AMMAN (Reuters) - Syrian security forces shot dead three mourners and injured 20 on Saturday when they fired on a protester funeral procession in central Damascus while troops loyal to President Bashar al-Assad fought army defectors west of the capital, witnesses said.
In his latest move to try and defuse discontent, part of a wave of popular unrest against repressive autocrats across the Arab world, Assad formed a committee to draft a new constitution within four months, the official news agency SANA said.
The move raised the possibility that a clause designating his Baath Party, which seized power in a 1963 coup, as “leader of the state and society” could be scrapped.
In a sign of growing regional pressure on Assad to undertake genuine reform after seven months of street protests, al Jazeera television said Arab foreign ministers would hold an emergency meeting on Sunday in Cairo to discuss the crisis in Syria.
Gulf Arab states had earlier called for an immediate meeting of the Arab League to discuss the humanitarian situation in Syria and study ways to stop the bloodshed.
Assad has sent troops and tanks into restive cities and towns to try put down the unrest but protests have persisted, spreading to suburbs and rural regions around cities as troops have occupied main squares in urban centers.
With the deployment of thousands of police and militiamen loyal to Assad, whose family has ruled Syria for 41 years, central neighborhoods of Damascus have remained largely free of pro-democracy demonstrations.
But at Saturday’s funeral for a ten-year-old boy, Ibrahim Sheiban, killed in a protest rally the day before, “passions were running high,” said one of the witnesses, a private sector employee who asked not to be identified for his own protection.
“The body was wrapped in white and thousands behind it were chanting ‘the people want the execution of the president’ and ‘we will be free despite you Bashar’,” he said.
Some mourners began throwing stones at the security forces, who fired back with live ammunition, the witness told Reuters by phone from the scene in the Damascus district of Maidan.
The killings in Maidan brought to at least nine the number of people killed while protesting against Assad in the last 48 hours, according to rights activists.
The United Nations called on Friday for international protection for civilians from a crackdown it said could kindle civil war between Syria’s majority Sunni Muslims and members of Assad’s minority Alawite sect, an offshoot of Shi’ite Islam.
Sunnis also comprise most of the army’s rank and file while the officer corps is comprised primarily of Alawites effectively under the command of Assad’s younger brother, Maher.
The authorities have expelled most independent media from Syria, make it difficult to verify accounts of events.
Syrian leaders blame the violence on foreign-backed “armed terrorist groups” who they say have killed 1,100 soldiers and police.
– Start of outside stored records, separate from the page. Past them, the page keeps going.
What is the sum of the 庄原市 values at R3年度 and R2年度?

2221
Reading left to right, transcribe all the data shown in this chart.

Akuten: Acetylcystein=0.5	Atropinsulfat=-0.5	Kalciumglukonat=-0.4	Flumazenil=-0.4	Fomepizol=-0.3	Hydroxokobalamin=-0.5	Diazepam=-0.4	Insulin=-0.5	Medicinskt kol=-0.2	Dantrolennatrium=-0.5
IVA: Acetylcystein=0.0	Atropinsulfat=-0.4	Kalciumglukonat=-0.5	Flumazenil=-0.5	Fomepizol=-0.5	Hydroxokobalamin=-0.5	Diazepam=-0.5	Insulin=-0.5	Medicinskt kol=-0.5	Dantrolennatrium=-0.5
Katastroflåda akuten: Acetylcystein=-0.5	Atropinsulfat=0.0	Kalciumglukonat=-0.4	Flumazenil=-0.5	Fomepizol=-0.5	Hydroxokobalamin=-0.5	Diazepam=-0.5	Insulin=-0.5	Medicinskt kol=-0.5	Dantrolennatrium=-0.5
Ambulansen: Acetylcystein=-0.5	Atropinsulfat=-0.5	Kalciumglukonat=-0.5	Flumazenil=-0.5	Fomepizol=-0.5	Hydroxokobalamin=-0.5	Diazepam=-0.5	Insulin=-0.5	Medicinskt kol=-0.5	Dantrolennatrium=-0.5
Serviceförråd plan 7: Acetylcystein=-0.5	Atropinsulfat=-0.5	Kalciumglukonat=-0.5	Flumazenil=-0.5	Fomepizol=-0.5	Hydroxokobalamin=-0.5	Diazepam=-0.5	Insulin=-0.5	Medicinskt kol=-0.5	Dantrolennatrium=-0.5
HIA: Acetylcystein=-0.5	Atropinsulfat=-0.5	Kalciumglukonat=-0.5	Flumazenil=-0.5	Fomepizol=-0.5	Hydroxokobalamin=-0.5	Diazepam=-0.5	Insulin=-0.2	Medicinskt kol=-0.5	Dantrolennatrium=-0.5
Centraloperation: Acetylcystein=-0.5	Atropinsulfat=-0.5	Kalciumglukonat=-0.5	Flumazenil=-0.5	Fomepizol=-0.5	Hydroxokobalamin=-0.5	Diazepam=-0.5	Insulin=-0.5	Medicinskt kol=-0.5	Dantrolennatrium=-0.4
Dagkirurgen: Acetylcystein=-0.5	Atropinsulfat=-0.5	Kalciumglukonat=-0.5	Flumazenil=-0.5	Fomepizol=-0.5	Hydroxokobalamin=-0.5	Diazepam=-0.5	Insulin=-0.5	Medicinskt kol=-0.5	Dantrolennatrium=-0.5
The United Nations said the military crackdown on unrest has killed 3,000 people, including at least 187 children.
“The onus is on all members of the international community to take protective action in a collective manner, before the continual ruthless repression and killings drive the country into a full-blown civil war,” the U.N. High Commissioner for Human Rights, Navi Pillay, said in a statement.
“As more members of the military refuse to attack civilians and change sides, the crisis is already showing worrying signs of descending into an armed struggle,” she added.
Assad was quoted by state media this week as saying Syria had “passed the most difficult stage” of the uprising.
In the Zabani Plain, around 35 km (22 miles) west of Damascus on the fringes of the Anti-Lebanon mountain range, army defectors fought loyalist troops for several hours on Saturday, according to local residents.
“I saw army jeeps towing two (vehicles) belonging to State Security that were riddled with bullets. Blood was practically seeping from them,” said a resident of the resort town, who gave his name as Mohammad. “They ransacked houses in Zabadani overnight looking for deserters and activists.”
Sticking to a strategy of dismissing the protests as a foreign plot to divide Syria while touting “reforms that safeguard Syria’s sovereignty”, Assad formed a committee on Saturday to draft a new constitution within four months.
“President Assad issued today decree number 33 which stipulates forming a committee to prepare for a draft constitution,” the official news agency agency SANA said.
The constitution, which was changed by Assad’s late father, President Hafez al-Assad, in the 1970s, discourages any political pluralism by stipulating that the ruling Baath Party is “leader of the state and society.”
The Syrian opposition has called for the clause to be scrapped, along with another that says the president can only be nominated by his Baath Party as well as numerous laws passed in the last 50 years which they say allow Assad and his security apparatus to practice repression and corruption with impunity.
New laws issued by Assad in the past three months permit “parties committed to democratic principles” and established an election commission. But they also preserved quotas that retain the majority of seats for farmers and workers, whose representatives are drawn from state-controlled unions.
Syria’s current parliament, a rubber stamp body, does not have a single opposition figure.